### WHAT IS REQUIRED
Lines to return, exactly: from the line with "### Secret Protection" to the line with "- CLI operations tracked and audited" in the entries below, both included.
··········
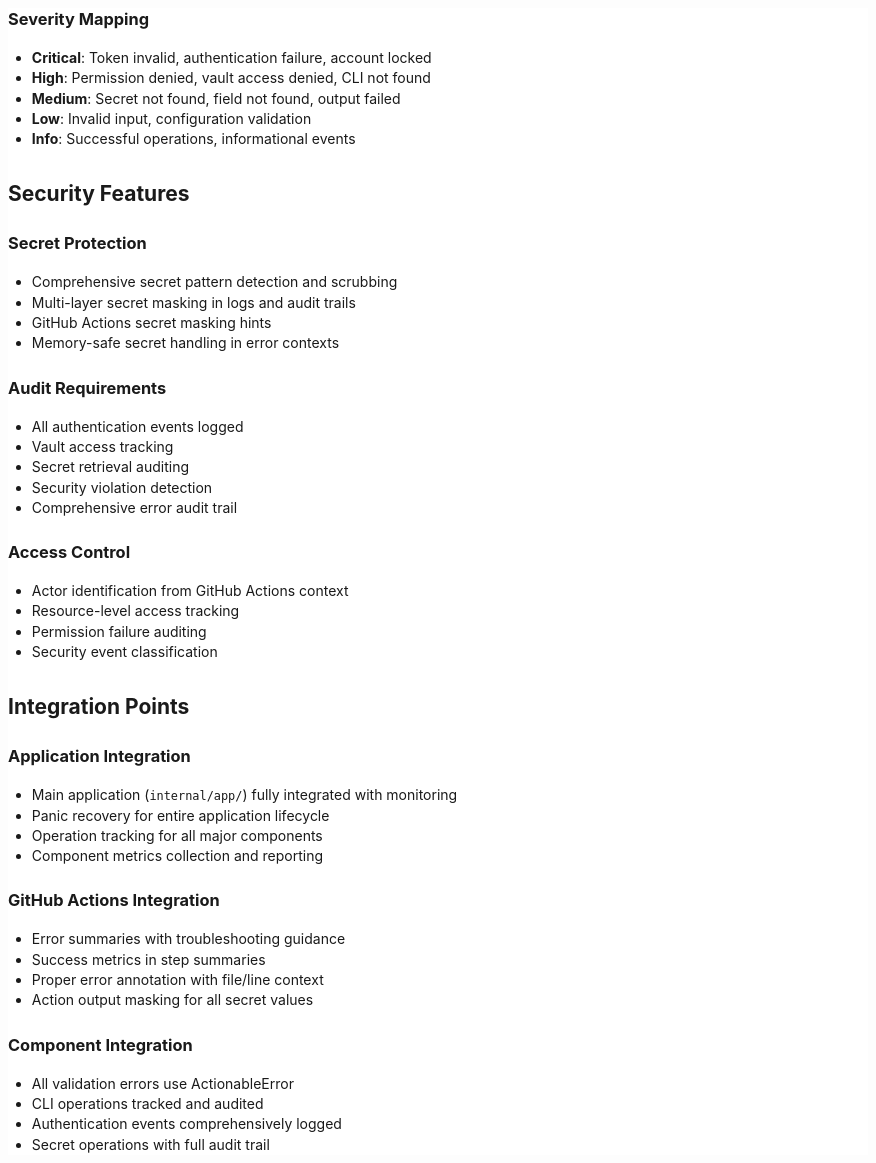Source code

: ### Severity Mapping

- **Critical**: Token invalid, authentication failure, account locked
- **High**: Permission denied, vault access denied, CLI not found
- **Medium**: Secret not found, field not found, output failed
- **Low**: Invalid input, configuration validation
- **Info**: Successful operations, informational events

## Security Features

### Secret Protection

- Comprehensive secret pattern detection and scrubbing
- Multi-layer secret masking in logs and audit trails
- GitHub Actions secret masking hints
- Memory-safe secret handling in error contexts

### Audit Requirements

- All authentication events logged
- Vault access tracking
- Secret retrieval auditing
- Security violation detection
- Comprehensive error audit trail

### Access Control

- Actor identification from GitHub Actions context
- Resource-level access tracking
- Permission failure auditing
- Security event classification

## Integration Points

### Application Integration

- Main application (`internal/app/`) fully integrated with monitoring
- Panic recovery for entire application lifecycle
- Operation tracking for all major components
- Component metrics collection and reporting

### GitHub Actions Integration

- Error summaries with troubleshooting guidance
- Success metrics in step summaries
- Proper error annotation with file/line context
- Action output masking for all secret values

### Component Integration

- All validation errors use ActionableError
- CLI operations tracked and audited
- Authentication events comprehensively logged
- Secret operations with full audit trail
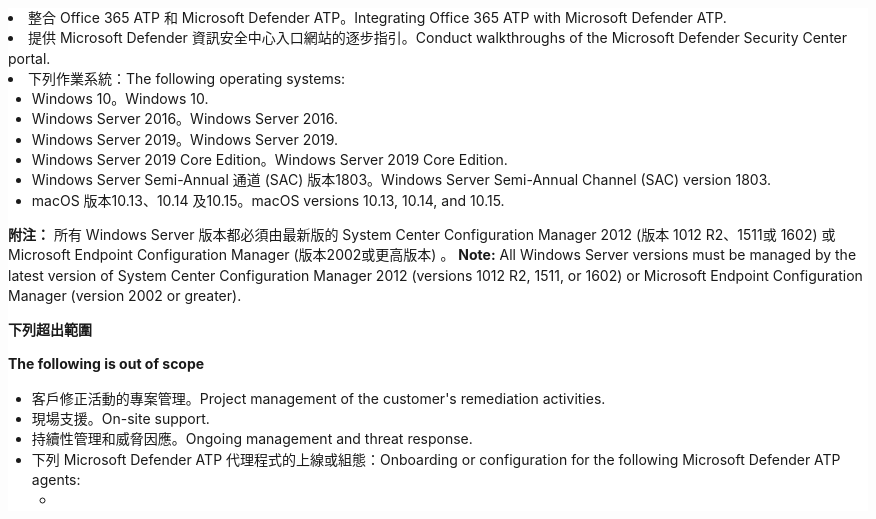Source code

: <li>  <span data-ttu-id="2aac8-336">整合 Office 365 ATP 和 Microsoft Defender ATP。</span><span class="sxs-lookup"><span data-stu-id="2aac8-336">Integrating Office 365 ATP with Microsoft Defender ATP.</span></span>  </li>
<li>  <span data-ttu-id="2aac8-337">提供 Microsoft Defender 資訊安全中心入口網站的逐步指引。</span><span class="sxs-lookup"><span data-stu-id="2aac8-337">Conduct walkthroughs of the Microsoft Defender Security Center portal.</span></span>  </li>
<li>  <span data-ttu-id="2aac8-338">下列作業系統：</span><span class="sxs-lookup"><span data-stu-id="2aac8-338">The following operating systems:</span></span>
<ul>
<li>  
  <span data-ttu-id="2aac8-339">Windows 10。</span><span class="sxs-lookup"><span data-stu-id="2aac8-339">Windows 10.</span></span>  
  </li>
<li>  
  <span data-ttu-id="2aac8-340">Windows Server 2016。</span><span class="sxs-lookup"><span data-stu-id="2aac8-340">Windows Server 2016.</span></span>  
  </li>
<li>  
  <span data-ttu-id="2aac8-341">Windows Server 2019。</span><span class="sxs-lookup"><span data-stu-id="2aac8-341">Windows Server 2019.</span></span>  
  </li>
<li>  
  <span data-ttu-id="2aac8-342">Windows Server 2019 Core Edition。</span><span class="sxs-lookup"><span data-stu-id="2aac8-342">Windows Server 2019 Core Edition.</span></span>  
  </li>
<li>  
  <span data-ttu-id="2aac8-343">Windows Server Semi-Annual 通道 (SAC) 版本1803。</span><span class="sxs-lookup"><span data-stu-id="2aac8-343">Windows Server Semi-Annual Channel (SAC) version 1803.</span></span>  
  </li>
<li>  
  <span data-ttu-id="2aac8-344">macOS 版本10.13、10.14 及10.15。</span><span class="sxs-lookup"><span data-stu-id="2aac8-344">macOS versions 10.13, 10.14, and 10.15.</span></span>  
  </li>
</ul>
</li>
</ul><span data-ttu-id="2aac8-345">
<strong>附注：</strong> 所有 Windows Server 版本都必須由最新版的 System Center Configuration Manager 2012 (版本 1012 R2、1511或 1602) 或 Microsoft Endpoint Configuration Manager (版本2002或更高版本) 。</span><span class="sxs-lookup"><span data-stu-id="2aac8-345">
<strong>Note:</strong> All Windows Server versions must be managed by the latest version of System Center Configuration Manager 2012 (versions 1012 R2, 1511, or 1602) or Microsoft Endpoint Configuration Manager (version 2002 or greater).</span></span> 

<span data-ttu-id="2aac8-346"></li>
</ul>

<strong>下列超出範圍 </strong>  
</span><span class="sxs-lookup"><span data-stu-id="2aac8-346"></li>
</ul>

<strong>The following is out of scope </strong>  
</span></span><ul>
<li>  <span data-ttu-id="2aac8-347">客戶修正活動的專案管理。</span><span class="sxs-lookup"><span data-stu-id="2aac8-347">Project management of the customer's remediation activities.</span></span>  </li>
<li>  <span data-ttu-id="2aac8-348">現場支援。</span><span class="sxs-lookup"><span data-stu-id="2aac8-348">On-site support.</span></span>  </li>
<li>  <span data-ttu-id="2aac8-349">持續性管理和威脅因應。</span><span class="sxs-lookup"><span data-stu-id="2aac8-349">Ongoing management and threat response.</span></span>  </li>
<li>  <span data-ttu-id="2aac8-350">下列 Microsoft Defender ATP 代理程式的上線或組態：</span><span class="sxs-lookup"><span data-stu-id="2aac8-350">Onboarding or configuration for the following Microsoft Defender ATP agents:</span></span>
<ul>
<li>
··········
### TASK ANSWER
### Secret Protection

- Comprehensive secret pattern detection and scrubbing
- Multi-layer secret masking in logs and audit trails
- GitHub Actions secret masking hints
- Memory-safe secret handling in error contexts

### Audit Requirements

- All authentication events logged
- Vault access tracking
- Secret retrieval auditing
- Security violation detection
- Comprehensive error audit trail

### Access Control

- Actor identification from GitHub Actions context
- Resource-level access tracking
- Permission failure auditing
- Security event classification

## Integration Points

### Application Integration

- Main application (`internal/app/`) fully integrated with monitoring
- Panic recovery for entire application lifecycle
- Operation tracking for all major components
- Component metrics collection and reporting

### GitHub Actions Integration

- Error summaries with troubleshooting guidance
- Success metrics in step summaries
- Proper error annotation with file/line context
- Action output masking for all secret values

### Component Integration

- All validation errors use ActionableError
- CLI operations tracked and audited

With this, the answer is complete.